In 1955, when Ms. O’Connor penned this story the citizenry of the United States were experiencing the euphoric high of peace time following World War II and the Korean War, prosperity abounded and work-a-day folks were learning to experience vacations and weekend getaways—life was wonderful and beautiful. No one was desirous to be informed of the ugly truth dwelling beneath the thin eggshells of human existence—blinded by consumerism; folks did not want to be reminded of the viciousness rooted deep in the souls of some people epitomized by “Misfit” in this tale from the brilliant imagination of Ms. O’Connor. The ‘old lady’ portrayed in A Good Man is Hard to Find unknowingly spelled out their demise with a self-fulfilling prophecy as she stated: “Here this fellow that calls himself The Misfit is aloose from the Federal Pen and headed toward Florida and you read right here what it says he did to these people” (O’Connor, 1285). She further perpetrates the disaster by being first in the car in the morning and “…she was hiding a basket with Pitty Sing, the cat in it” (O’Connor, 1285).
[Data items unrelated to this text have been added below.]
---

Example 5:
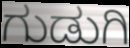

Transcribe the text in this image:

ಗುಡುಗಿ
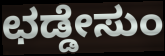
ಛಡ್ಡೇಸುಂ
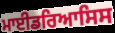
ਮਾਈਡਰਿਆਸਿਸ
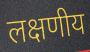
लक्षणीय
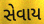
સેવાય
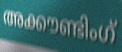
അക്കൗണ്ടിംഗ്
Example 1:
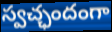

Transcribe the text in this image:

స్వచ్ఛందంగా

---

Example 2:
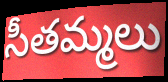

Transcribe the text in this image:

సీతమ్మలు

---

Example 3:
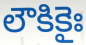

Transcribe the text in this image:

లౌకికైః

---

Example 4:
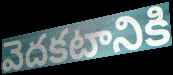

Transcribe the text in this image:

వెదకటానికి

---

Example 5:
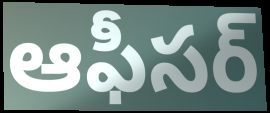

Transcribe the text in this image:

ఆఫీసర్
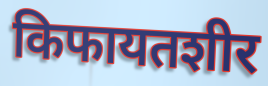
किफायतशीर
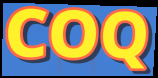
COQ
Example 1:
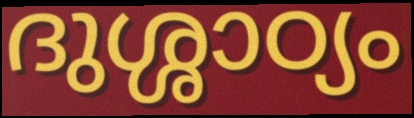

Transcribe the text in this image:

ദുശ്ശാഠ്യം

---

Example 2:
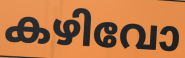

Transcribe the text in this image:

കഴിവോ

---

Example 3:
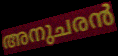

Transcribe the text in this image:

അനുചരൻ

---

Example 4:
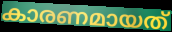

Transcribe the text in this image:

കാരണമായത്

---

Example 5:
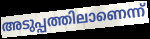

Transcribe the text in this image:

അടുപ്പത്തിലാണെന്ന്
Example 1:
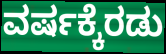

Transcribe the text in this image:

ವರ್ಷಕ್ಕೆರಡು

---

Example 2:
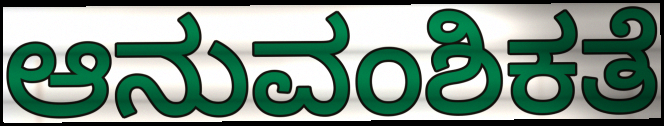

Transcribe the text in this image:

ಆನುವಂಶಿಕತೆ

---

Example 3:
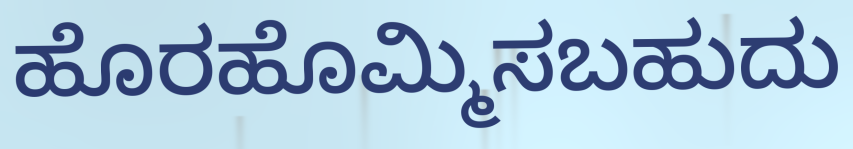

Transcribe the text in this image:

ಹೊರಹೊಮ್ಮಿಸಬಹುದು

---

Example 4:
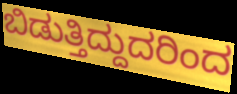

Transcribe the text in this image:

ಬಿಡುತ್ತಿದ್ದುದರಿಂದ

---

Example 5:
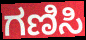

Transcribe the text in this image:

ಗಣಿಸಿ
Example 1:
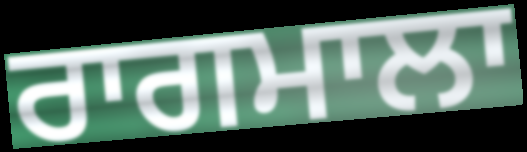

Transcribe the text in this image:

ਰਾਗਮਾਲਾ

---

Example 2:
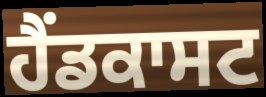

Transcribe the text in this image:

ਹੈਂਡਕਾਸਟ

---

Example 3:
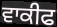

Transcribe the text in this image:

ਵਾਕੀਫ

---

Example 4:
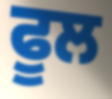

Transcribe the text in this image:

ਫੂਲ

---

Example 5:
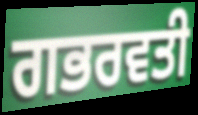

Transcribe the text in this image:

ਗਭਰਵਤੀ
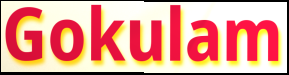
Gokulam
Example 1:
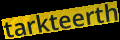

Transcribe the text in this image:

tarkteerth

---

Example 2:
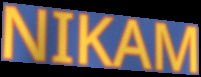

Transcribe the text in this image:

NIKAM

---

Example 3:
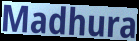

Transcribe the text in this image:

Madhura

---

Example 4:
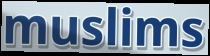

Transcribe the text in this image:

muslims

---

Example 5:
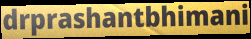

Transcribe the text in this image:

drprashantbhimani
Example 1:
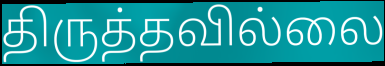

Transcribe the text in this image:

திருத்தவில்லை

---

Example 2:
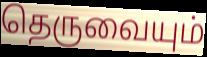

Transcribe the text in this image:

தெருவையும்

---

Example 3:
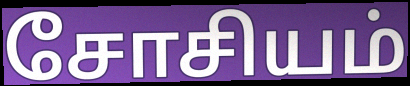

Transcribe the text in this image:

சோசியம்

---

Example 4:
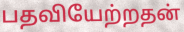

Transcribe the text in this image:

பதவியேற்றதன்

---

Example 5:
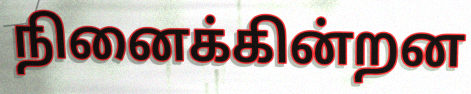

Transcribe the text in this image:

நினைக்கின்றன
Bailey, the old lady’s son fired up the car and in twenty minutes the family were outside the city limits of Atlanta, Georgia on the way to a day or two on one of the beautiful beaches in Florida. Bailey, without much revealed in the story one must speculate about his demeanor and his attitude toward his live-in mother. One can assume by the attitudes and action of two of his children he did not extend the respect due one who nurtured him all the years of his life nor did he wish to be his mother’s care-giver; only tolerating her until she passed away. Bailey’s children were disrespectful more often than not toward their paternal grandmother. “She wouldn’t stay at home to be queen for a day” and “She wouldn’t stay at home for a million bucks” and “Afraid she’d miss something. She has to go everywhere we go” said June Star Bailey’s little daughter (O’Connor, 1285).